En continuidad con la nota publicada el 4 de enero, se brindan las consideraciones más relevantes respecto de la identificación y puesta en marcha de las mejores prácticas y características de instrumentos financieros efectivos para el impulso de proyectos verdes.

Existen diversas fallas de mercado que impiden que fluyan correctamente las inversiones a los proyectos verdes. Corregirlas requiere de apoyos de índole financiero (menor tasa de interés, mayores plazos) o de tipo no financiero (capacitación, asistencia técnica). Con base en lo anterior, resulta indispensable identificar el tipo de herramienta que se necesita para solventar cada falla de mercado, ya sea mediante un producto financiero, a través de un programa de apoyo, o una combinación de ambos.

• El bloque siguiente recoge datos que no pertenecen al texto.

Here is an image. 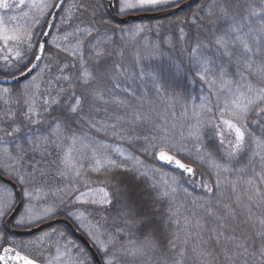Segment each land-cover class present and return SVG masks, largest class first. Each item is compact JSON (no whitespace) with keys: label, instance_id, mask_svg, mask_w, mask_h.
Listing matches in <instances>:
<instances>
[{"label":"snow or ice","instance_id":"snow-or-ice-1","mask_svg":"<svg viewBox=\"0 0 264 264\" xmlns=\"http://www.w3.org/2000/svg\"><path fill=\"white\" fill-rule=\"evenodd\" d=\"M182 3L183 0H114L113 5V0H109V6L116 7V14L125 16L130 11H167L179 8ZM66 4L67 0H0V58L3 60L0 73L5 79L10 76L17 82L21 79L25 81L19 89L25 105L23 118L32 124L44 123L41 107L44 112H50L56 106L63 113V119H56L49 124L51 131L47 135H37L40 130L36 129L35 133L21 141L17 139L21 127L11 123L16 119L12 108L18 103L12 101L13 88L0 87V101L5 105L0 121L9 122L8 128L0 126V264H52V260L45 255L47 249L43 245L53 235L57 237L58 243L60 237L65 241L62 244L63 253L60 247L56 248L55 259L59 260L63 255L68 257V264H97L94 255L76 244L64 230H57L51 224L48 225V230L41 227L58 215H65L72 220L76 229L89 238L100 253L102 264H115L117 257L124 258L125 264L129 258L137 264L143 259L147 264L151 260L150 254L159 248L156 238L158 224L155 219L158 213L151 205L133 199L135 188L140 184L150 189L155 202H167L169 205L166 214L170 224L175 226L171 239L168 240L169 250L177 251V241L181 240L180 232L183 231V244L187 245L190 237L199 238L192 251L201 259L202 264H210L206 258L212 256V252L201 246V242L202 245L208 244L207 240H203L206 226L194 211H189L183 203L178 202L177 194L181 190L187 193L186 188L181 189L180 181L183 176L192 178L197 174L192 163L207 164L214 169L217 176L215 183L219 188L222 183L219 176L230 171L220 161L237 159L253 149V155L264 161V155H261V151H264V0H246L243 5L238 0H211L203 15L199 12L191 14L192 23L203 29L207 36L202 38L199 34H194L189 37L191 51L188 52V61L195 69V77L208 87L216 100L213 104L209 97H202L201 104L193 106L192 118L195 123L188 126L187 136L181 133L179 140L170 134L165 125H152L150 134L137 135V125L151 123L149 114L140 110L143 105H134L131 100L118 97L109 101L105 99L103 92L97 90L98 82L104 80L113 83L114 88L121 89V83L116 80L127 70L111 61L113 52L108 48L113 43L115 33H125V30L113 27L101 32L94 22L83 28L77 25L69 31L66 26L73 19L72 9L78 11L82 5L73 3L65 7ZM234 5L242 7L243 12L235 11ZM33 9L38 15L29 14ZM96 9L102 10L103 5H95L94 16ZM17 10H20L17 15H9V12ZM205 17H216L210 20V30L203 24ZM40 18H44L43 22ZM48 18L59 19L61 27L49 24ZM184 22L186 21H181ZM99 23L110 25L111 21L101 16ZM52 29L57 33L55 37L52 36ZM147 30L144 26L137 25L128 29L127 33L140 34ZM179 32L183 42L188 34L182 27ZM82 36L93 38L88 45L87 58ZM69 37L75 38V44L69 42ZM168 43L170 47H174L170 39ZM154 47L159 50L158 44ZM182 50H186L183 44ZM156 54L154 52L152 55ZM119 55L122 56L123 52L120 51ZM69 57L70 60L67 59ZM45 60L48 63H44ZM53 61L58 62L59 74L54 80L50 78L44 81L42 73L52 70ZM170 61L174 74L187 79L189 69L185 63L171 58ZM42 63L44 66L40 73L33 75ZM229 68H234L245 82L237 84L229 76ZM145 75L158 84L155 69H141L140 76ZM253 80L260 83L253 84ZM42 82L47 85L44 92L48 98H44L41 93ZM123 91L133 100L142 99L130 90V86ZM157 91H163V86L158 84ZM37 97L40 99L39 105ZM88 100L112 103L123 114H108L105 110L109 120L94 121L82 114ZM187 112L185 107L183 115L187 116ZM253 113L255 119H250ZM65 121L80 127L82 132L84 124L97 132L107 133L110 129L111 136L129 145L141 144L137 149L141 155L151 157L162 166H173V170L179 175L166 173L162 167L145 165L140 156L122 145L99 141L87 132L83 135L71 132L65 126ZM251 124L259 126L260 136L252 132ZM34 135L36 139H33ZM5 136L12 139L5 140ZM205 136L209 138L208 145L204 144ZM185 141H195L194 152L187 148ZM25 143L28 148L24 147ZM213 145L214 150L209 151V146ZM30 153H38L40 160L34 159ZM53 156L55 159H48ZM185 160L190 162L186 163ZM49 164L54 167V175L65 182L64 188L56 189L57 193L71 196L72 203L76 205L101 209L120 205L118 215L123 226L112 231H101L100 226L92 223L85 212L79 209L63 211L60 207L64 203L63 195L59 196V203L56 200L49 202L45 192V177L53 175ZM240 171L244 172V169ZM252 172L253 175L242 182L247 186L245 194L248 201L258 208L264 203V165L260 172L255 169ZM89 173H96L97 179H88ZM241 179L238 177L237 181L225 180L223 183L235 190ZM148 181L151 183H147ZM200 186L206 187L209 192L213 191L208 184ZM39 200L43 203H34ZM236 203H241L239 196L236 197ZM191 204L196 206L198 201L193 199ZM199 207L203 205L200 204ZM223 208L226 210L223 216L214 212L211 207L206 209L210 217L214 216L220 222V229L226 228L224 221L235 214L230 205L224 204ZM248 213L251 220L250 207ZM256 220L260 227L256 232L261 240L260 246L250 250L246 243L238 241L234 235L225 237V240L235 244L236 249L242 250L229 255L228 248L224 247L227 260L232 262L236 257L242 259L243 264H249V261L251 264H264V218ZM10 222L13 228L29 229L32 238L18 239L16 233L9 228ZM256 226L253 224V227ZM34 229H39L41 234L37 235L32 231ZM211 231L217 233L218 229L212 228ZM223 236V231H219L215 236L217 244ZM186 250L180 248L174 264H181Z\"/></svg>","mask_w":264,"mask_h":264},{"label":"trees","instance_id":"trees-1","mask_svg":"<svg viewBox=\"0 0 264 264\" xmlns=\"http://www.w3.org/2000/svg\"><path fill=\"white\" fill-rule=\"evenodd\" d=\"M245 2L246 0H238L240 5H243ZM76 3L82 5V7L78 11L73 9V13H75L77 17L73 18L70 22L69 27L72 29L77 25L83 28L94 22L101 32L114 27L117 29L122 28L125 30V33H127L128 29L135 28L137 25L144 26L146 29H148L144 33L140 34H125L119 31L115 33L113 36V43L108 48L109 51L113 52L111 61L114 64L119 63L122 68L127 70V72L124 75L118 77L116 80L117 83H121V89L114 88L113 83L109 82L108 80H104L98 82L96 85L97 90L103 92L105 99L109 101L113 97H118L120 99L131 100V103L134 105H143L140 110L149 114L151 123L137 125L135 128L137 135L144 136L150 134L152 131V125H165L168 127L170 134L175 137V139L179 140L181 133H183L184 136H187L188 126L192 123H195V121L192 117L187 118L186 116L181 115L179 113L181 108L186 106L188 107V110L191 111L192 109L190 108H192L194 105L198 106L201 104L202 97H209L213 104L216 100L215 95L210 93L208 87L197 77H195V69L192 68L190 62L188 61V52L191 51V41L189 40V37L193 36L194 34H199L202 38H206L207 36V33L203 29L192 23L191 14L199 12L200 15H203L204 10L210 6L211 0H203L199 6L176 18L154 23L130 24L125 27L116 26L111 21L105 0H76ZM97 3L102 4L103 9H96V15L94 16L93 10ZM234 10L237 12H243L242 7H235V5ZM101 16H103V18L106 20H110L111 24L108 25L99 23ZM215 18L216 17H205L203 20L205 28L210 30L212 28L210 20ZM197 20H199V17H197ZM181 21L186 22L181 23ZM59 22L60 20H58L56 27H58ZM157 25L160 27L157 28ZM181 27L184 29L185 33L188 34L183 42L180 40L179 29ZM93 35H95V33H93ZM81 38L84 41V51L87 58L88 45L93 38L92 36H82ZM169 39L171 40V43L174 47L169 46ZM71 40V42L75 43V38L72 37ZM157 44L159 45V50L154 47ZM182 44L183 48L186 50H182ZM120 51L123 52L122 56L119 55ZM154 52L157 53L155 56L152 55ZM135 55H139L138 62L135 61ZM170 58L182 60L185 63L186 67L189 69L187 79H185L184 76H177L174 74L170 68ZM67 59L70 60L71 58L69 57ZM44 63H48V61L45 60ZM57 63L58 62L53 61L51 66L52 70L47 72V77L44 78V81H47L50 78L54 80V77L59 74L57 71ZM146 67L148 70H156L158 73V84L163 86V91L158 92V84L154 83L153 80L147 75L143 77L140 76L141 69ZM65 71L67 72V70ZM0 74L2 75V73ZM228 74L234 81H236L237 84H243L245 82L239 75H237L234 68H229ZM252 82L253 84L260 83L258 80H253ZM42 85L43 87H41V93L44 95V98H48L47 94L44 92V89L47 85L45 83ZM21 86L22 85L13 87L12 101L18 103H15V106L12 108V110L16 113L17 121H22L23 119L22 115L20 116V113L23 112H21L22 108L19 105L20 100H18L20 97L18 89H20ZM129 86L130 90L135 92L138 97H142L141 100H133L128 96V93L123 91V89L129 88ZM54 88L55 82L53 83V89ZM78 90L82 91V89ZM110 92L111 95L109 94ZM37 103L38 105L40 103L39 97H37ZM170 107L177 112L168 113V108L170 109ZM97 109H99V111H96ZM105 110L108 114H123V112L116 105L112 103L105 104L101 101L95 100H88L84 104V112L82 114L87 116L89 119H93L94 121L106 122L109 120V116L106 115ZM149 110H152V113H150ZM40 111L44 123L36 124L34 128H32V126H25L23 124L21 126V132L18 135L19 140L24 141L25 137L35 133L36 129L40 130L37 135H47L51 131V129L48 127L49 124H51L56 119H63V113L58 111L56 106H53L52 111L50 112H44L42 107L40 108ZM250 119H255V113H253ZM64 123L65 126L70 129L76 126L74 124H68L67 121ZM28 127H31V129L28 130ZM97 127H100V124H97ZM250 127L256 136H260V129L257 124H251ZM23 128L25 132L22 131ZM79 128L80 127H77V129ZM83 128L85 127L83 126ZM110 132L111 130L109 129L107 133L105 131H99L96 134H93L92 132L88 133L92 136H95V138L99 141H104L112 145H122L124 148L140 156V158L145 159V156L141 155L137 151V149L141 147V144L137 143L129 145L127 142L118 140L111 136ZM81 133L84 134V131ZM33 139H36L35 135L33 136ZM189 144L194 147L195 141H189ZM204 144H209V138L207 136L204 137ZM24 147L28 148L29 146L25 143ZM208 150H214V145L209 146ZM253 151H255V149L250 150L241 157L231 161H220L229 167L230 171L228 173H221L219 176V179L222 181L219 188H217L215 183L217 179V176L214 174L215 170L208 167L207 164L200 165L198 163H192V165L197 168V174L195 178L191 179L183 176L180 181L181 189L186 188L187 193H184L182 190L178 192V202L183 203L185 208L189 211H194L196 213V217L199 218L201 223L206 226L205 231H203V240H207L208 244L202 245L201 242V246L207 247L212 252V256L206 258L210 264H243V260L240 258L234 257L232 262L225 258L223 252L224 247L228 248L229 255H233L234 252L242 251L240 249H236L235 244L232 241L225 240V237L234 235L238 241L246 243L250 250H254L261 244L260 238L256 236V232L260 230L256 218H264V203H262L260 207L257 208L250 201H248L247 195L245 194V188L247 186L242 182L243 179H248L253 175L252 169L260 172L262 165H264V161H261L259 156L253 155ZM30 155H32L34 159L40 160L38 153H30ZM261 155H264V151H261ZM180 158L183 159V157ZM146 160L150 161L152 165H157V163L152 160V158ZM185 162L189 163L190 161L185 160ZM241 169H244V172H241ZM164 170L173 175H179L177 172L168 171L166 169ZM88 175L92 176L91 173ZM92 177H96L97 179V175H93ZM238 177L242 179L237 183L235 190H233L229 184L223 183L225 180L237 181ZM147 183H151V181H148ZM201 184L210 185L213 191L209 192L207 188L205 190V187L200 186ZM45 186H47V182ZM262 190H264V186H262ZM237 196L240 197L241 201L239 205L236 203ZM133 199L139 203L151 205L152 209L158 213L155 219L157 220L158 224L156 238L159 241V248L155 253L150 254L151 260L148 261L147 264H174V261L178 258L177 252L180 250V248H182L181 240L185 239V233L183 231L180 232L181 240L177 241V251H170L168 240L171 239V233L175 230V226L171 225L168 221V216L166 214L167 208L169 207L168 203L155 202L150 189H148L144 184L136 186ZM193 199L198 201V205L194 206L191 204ZM200 204H202L203 207H199ZM224 204L230 205L235 214L234 217H229L224 221L226 228L220 229V222L217 221L214 216L210 217L207 214L206 209L211 207L214 212H217L219 215L223 216L226 211L223 208ZM245 205L248 207H245ZM249 207L254 209V212H251V220H249ZM111 210H114V212L118 214L121 211V206L116 205L115 207H112ZM253 224H256L257 226L253 227ZM212 228H217L218 232L213 233L211 231ZM219 231H223L224 236L221 237L220 243L217 244L215 236L219 233ZM137 235L140 234L137 233ZM198 240L199 238L194 236L192 241L193 246L190 245L186 247V258L182 259L181 264H202L201 259H198L192 251V248L197 245ZM116 264H125V259L122 257L117 258ZM127 264H137V262H132V260L128 259ZM140 264H145L143 259L140 261ZM249 264H251V261H249Z\"/></svg>","mask_w":264,"mask_h":264},{"label":"rangeland","instance_id":"rangeland-1","mask_svg":"<svg viewBox=\"0 0 264 264\" xmlns=\"http://www.w3.org/2000/svg\"><path fill=\"white\" fill-rule=\"evenodd\" d=\"M184 1V0H183ZM37 2H39V0H37ZM73 3H76V0H71L69 3H67L68 5H71V4H73ZM68 5H66L67 7H68ZM20 10H17V11H14V12H9V15H17L18 14V12H19ZM24 11H28V9H24ZM72 12H73V9H72ZM134 13H139L138 11H130L128 14H134ZM30 15H33V14H36V15H38L37 13H36V10L35 9H33L30 13H29ZM64 14V13H63ZM127 14V15H128ZM122 16H124V15H122ZM77 16H76V14L75 13H73V18H76ZM41 19V22H43V19L44 18H40ZM50 18H48V20H49ZM61 21L59 22V25H58V27H61ZM66 27H68V29H69V31L72 29L71 27H69V25H67ZM57 35V33H56V31L54 32V34H53V37H55ZM72 37H69V42L70 43H72V44H75L74 42H71L72 40ZM138 56L139 55H135V61L136 62H138ZM3 63V60H2V58H0V64H2ZM42 66H43V64H42ZM41 68H43V67H41ZM41 68H40V70H41ZM40 70L38 71V73H40ZM42 75H43V77L45 78V77H47V71L46 72H44V73H42ZM43 82L41 83V87H43ZM21 88V87H20ZM19 90V89H18ZM19 92V91H18ZM45 94V93H44ZM19 97V96H18ZM46 97V96H45ZM18 100H20L19 102H20V106H21V108H22V110H21V112H23V110H24V103H23V100L19 97V99ZM185 107L186 106H183L182 108H181V111H179V113L181 114V115H183V113H184V109H185ZM193 108V107H192ZM192 108H190V109H192ZM187 109H188V107H187ZM4 110H5V105H4V103H3V101H0V115H3V113H4ZM152 110H149V112L150 113H152L151 112ZM176 113L177 111L176 110H174V109H172L171 107H170V109L168 108V113ZM22 115V113H20V116ZM185 116V115H184ZM187 118H189V117H192V110L191 111H189L188 110V112H187V116H186ZM22 118H23V115H22ZM11 123H16V124H19V126L21 127L23 124L25 125V126H32V128H34L35 126H36V124H32V123H30L29 121H27V120H25L24 118L22 119V121L20 120V121H17V116H16V119H15V121H13V122H11ZM8 124H9V122H7V121H0V126H3V127H5V128H8ZM85 128H83V131L84 132H92L93 134H96L97 133V131L95 130V129H89L88 128V126L86 125V124H84L83 125ZM31 129V127H28V130H30ZM74 129V130H73ZM77 130V131H76ZM22 131L23 132H25V130H24V128L22 129ZM70 131L71 132H75V133H77L78 135H83V133H81L82 131H81V128H79V129H77V126H75V127H72L71 129H70ZM20 134V133H19ZM18 134V135H19ZM0 135H2V134H0ZM93 137H95V136H93ZM5 138V140H11L12 138H10V137H4ZM19 137L17 136V139H18ZM185 143H186V146H187V148L189 149V150H192L193 152H194V150H195V148L192 146V145H190L189 144V141H185ZM115 145H117V144H115ZM128 151H130V150H128ZM131 152V151H130ZM115 158V157H114ZM145 159H142L143 161H144V163H145V165H148L149 167H151V166H153L152 164H151V162L150 161H147L146 159H151V157H144ZM48 159H55V157L53 156V157H49ZM155 166H157L156 164H154ZM48 167L50 168V169H52V171H53V175H51V176H48V177H45V180H46V182H47V186H45V192L47 193V199L49 200V202H51L52 200H56V202L57 203H59V196H61V195H63L64 196V203L62 204V205H60V207H61V209L63 210V211H68V210H76V209H79L80 211H83V212H85V214L88 216V218H89V220L92 222V223H94V224H98L99 226H100V229H101V231H104L105 229L106 230H108V231H112V230H114L116 227H122L123 226V224H122V221H121V218H120V216L117 214V213H115L114 212V210H111L112 209V207H110V208H107V209H101V208H98V207H93V206H89V205H76V204H73L72 203V197L71 196H69V195H64L63 193H57L56 192V189L57 188H64L65 187V182H62V180L59 178V177H57V176H55L54 175V167L52 166V165H48ZM158 167V166H157ZM163 169V168H162ZM163 171L164 172H166L164 169H163ZM166 173H169V172H166ZM171 174V173H170ZM91 175L93 176H95V175H97L96 173H91ZM92 176H90V175H88V177L87 178H90V180H96V177H92ZM157 179H159V177H157ZM205 190H206V187H205ZM34 203H38V204H42L43 203V201L42 200H39V201H34ZM37 211H39V208L37 209ZM251 212H254V209L253 208H251ZM252 214V213H251ZM57 217H65V218H67L65 215H58ZM56 217V218H57ZM54 228H56L57 230H64V232L66 233V235L70 238V239H72V240H74L68 233H67V231L65 230V229H63V228H61V227H59V226H54ZM48 230V229H47ZM205 231V230H204ZM41 233H39V234H37V235H40ZM30 238H32V237H30ZM193 238H194V236L193 237H190V238H188V243H187V245H184L183 244V240H181V245H182V248H186V247H188V246H193L192 245V241H193ZM26 239H28V238H26ZM59 243L57 242V237L55 236V235H53L51 238H49V239H47L46 241H45V243H44V248L45 249H47V251H46V253H45V255H46V257L48 258V259H50V260H52V264H68V257L67 256H63V255H61V258L59 259V260H57V259H55V257L57 256V253H56V248L57 247H60L61 248V252L63 253V251H64V249H63V247H62V244L63 243H65V241H64V239H63V237H60L59 238ZM75 241V240H74ZM75 243L76 244H78L79 245V243L77 242V241H75ZM81 246V245H80ZM82 247V246H81ZM83 248V247H82ZM84 249V248H83ZM75 252V250L73 249V253ZM117 258H119V257H117ZM184 258H186V256L184 255V257H183V259ZM129 260H131L130 258H129ZM117 261V260H116ZM116 261H115V264H116ZM132 262H133V260H132Z\"/></svg>","mask_w":264,"mask_h":264},{"label":"water","instance_id":"water-1","mask_svg":"<svg viewBox=\"0 0 264 264\" xmlns=\"http://www.w3.org/2000/svg\"><path fill=\"white\" fill-rule=\"evenodd\" d=\"M203 0H186L184 1L179 8H171L167 11H162V12H145V13H139V14H133V15H128V16H120L116 14V7L115 6H109V0H106L107 4V9L109 12V16L111 20L118 26H126L131 23H142V22H157V21H163L167 20L170 18H174L176 16H179L194 7L198 6ZM68 2V0H67ZM113 5H114V0H113ZM61 14V13H60ZM58 19H51L49 20V24H55L57 23ZM54 29H52L53 33ZM41 64L38 66L36 71L33 73V75L39 70ZM25 81L21 79L20 82H17L16 80H13L11 77H8L7 79L3 78V76L0 75V85L3 86H16L24 83ZM162 166V165H161ZM166 167L170 170H173V166H163ZM193 167V166H192ZM187 176V175H186ZM193 178V177H192ZM7 178L5 177V180ZM14 215V214H13ZM51 224L53 227L54 226H63L67 229H69L74 237L82 243V245L94 255V258L97 260V264H102V261L100 260V257L98 253L95 251L93 246L90 244V242L74 227V225L67 219L65 218H57L51 221L46 222L44 225L41 227L45 228L46 230L48 229V225ZM9 228L11 229L12 232L16 233L17 238L23 237V238H28L31 237L29 235L30 230L29 229H24V230H19L15 229L12 227L11 222L9 223ZM32 231H35L36 234H39V229H34ZM10 264H15V262H10Z\"/></svg>","mask_w":264,"mask_h":264},{"label":"flooded vegetation","instance_id":"flooded-vegetation-1","mask_svg":"<svg viewBox=\"0 0 264 264\" xmlns=\"http://www.w3.org/2000/svg\"><path fill=\"white\" fill-rule=\"evenodd\" d=\"M83 233V232H82ZM84 234V233H83Z\"/></svg>","mask_w":264,"mask_h":264}]
</instances>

Por otra parte, solventar todas las fallas con un solo programa o producto es inviable, por lo que es necesario enfocarse en primer lugar en solucionar aquellas que se consideren relevantes. Adicionalmente, se reconoce la importancia que tienen los bancos nacionales de desarrollo para influir sobre el avance de políticas públicas que permitan impulsar financiamientos verdes. Lo anterior, a pesar de no ser estrictamente un programa o producto, coadyuva a generar políticas y el marco regulatorio en la materia.

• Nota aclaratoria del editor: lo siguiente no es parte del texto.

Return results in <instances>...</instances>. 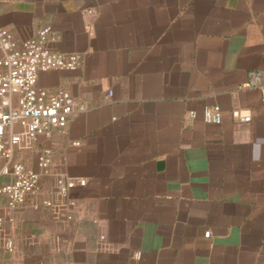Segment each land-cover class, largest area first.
Wrapping results in <instances>:
<instances>
[{
	"label": "crops",
	"instance_id": "1",
	"mask_svg": "<svg viewBox=\"0 0 264 264\" xmlns=\"http://www.w3.org/2000/svg\"><path fill=\"white\" fill-rule=\"evenodd\" d=\"M0 26L17 41L51 27L47 47L81 66L37 85L86 105L14 148L28 168L52 149L40 199L63 201L57 173L86 183L69 192L71 220L0 196L14 245L0 264H264V0L0 2ZM213 105L219 124L203 120Z\"/></svg>",
	"mask_w": 264,
	"mask_h": 264
},
{
	"label": "built area",
	"instance_id": "2",
	"mask_svg": "<svg viewBox=\"0 0 264 264\" xmlns=\"http://www.w3.org/2000/svg\"><path fill=\"white\" fill-rule=\"evenodd\" d=\"M11 1L22 0H0ZM55 39L56 34L49 26L40 28L34 37L23 41L15 40L6 28L0 26V159L4 173L10 176L8 181L0 184V196L6 199L10 208L28 205L33 210H39L45 207L53 217L71 220L72 210L78 203L69 197V192L76 185L84 186L85 179L57 173L56 191L63 201L40 199L43 178L49 175V169L54 164L52 149L44 148L37 155L35 168H28L13 160L14 148L22 141L50 138L54 132L62 131L72 116L86 110V105L74 100L68 92L60 90L48 93L37 85L40 72L76 70L81 66L79 54H63L47 47V43ZM260 79V72H252L248 85H258ZM111 95L109 90L107 96ZM189 114L195 116V112ZM231 114L239 122L251 120V116L242 113L239 108H234ZM203 120L219 124L220 107H205ZM209 235V231L205 232V236ZM0 249L11 253L14 249L12 240L0 236ZM139 255V252L134 253L135 258Z\"/></svg>",
	"mask_w": 264,
	"mask_h": 264
}]
</instances>
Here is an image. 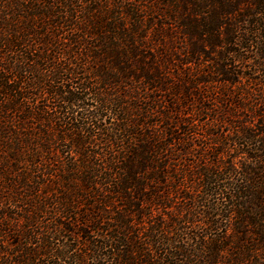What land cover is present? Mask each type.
<instances>
[{"label": "trees", "instance_id": "obj_1", "mask_svg": "<svg viewBox=\"0 0 264 264\" xmlns=\"http://www.w3.org/2000/svg\"><path fill=\"white\" fill-rule=\"evenodd\" d=\"M0 264H264V0H0Z\"/></svg>", "mask_w": 264, "mask_h": 264}]
</instances>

Además de la creación de nuevos programas y productos, es necesario evaluar las herramientas y procedimientos existentes de las instituciones financieras. A manera de ejemplo, observamos que tradicionalmente las evaluaciones de riesgo en proyectos de inversión cubren sólo aspectos financieros y económicos, sin tomar en cuenta los riesgos sociales y ambientales. Cada día es más común encontrar casos en los que empresas o proyectos enfrentan cuantiosas multas o incluso se ven obligados a cesar sus actividades derivado de las afectaciones que ocasionan al medio ambiente y/o a la comunidad, poniendo en riesgo su operación y la fuente de repago del crédito. En vista de lo anterior, resulta prioritario incluir el análisis de los riesgos sociales y ambientales de los proyectos que sean apoyados por las instituciones financieras para ayudar a administrar el riesgo y para contar con una herramienta que permita detectar nuevas oportunidades en las empresas a través de inversiones amigables con el medio ambiente y la sociedad.

Adicionalmente, es importante valuar correctamente los servicios que presta y el valor que tienen los recursos naturales para las empresas, conocido como Capital Natural, así como el costo que representa cualquier iniciativa en función de este capital y su impacto sobre la sostenibilidad de las mismas empresas.

En el campo de la coordinación interinstitucional y la formación de alianzas estratégicas, se debe reconocer que, además de trabajar en difundir mejores prácticas y experiencias previas en financiamiento de proyectos verdes, la colaboración para el diseño exitoso de programas y productos financieros entre los organismos multilaterales, los bancos de desarrollo y los intermediarios financieros es fundamental.?

*Erick Rodríguez Maldonado es especialista de la Subdirección de Banca de Inversión y Nuevos Productos de FIRA. La opinión es responsabilidad del autor y no necesariamente coincide con el punto de vista oficial de FIRA.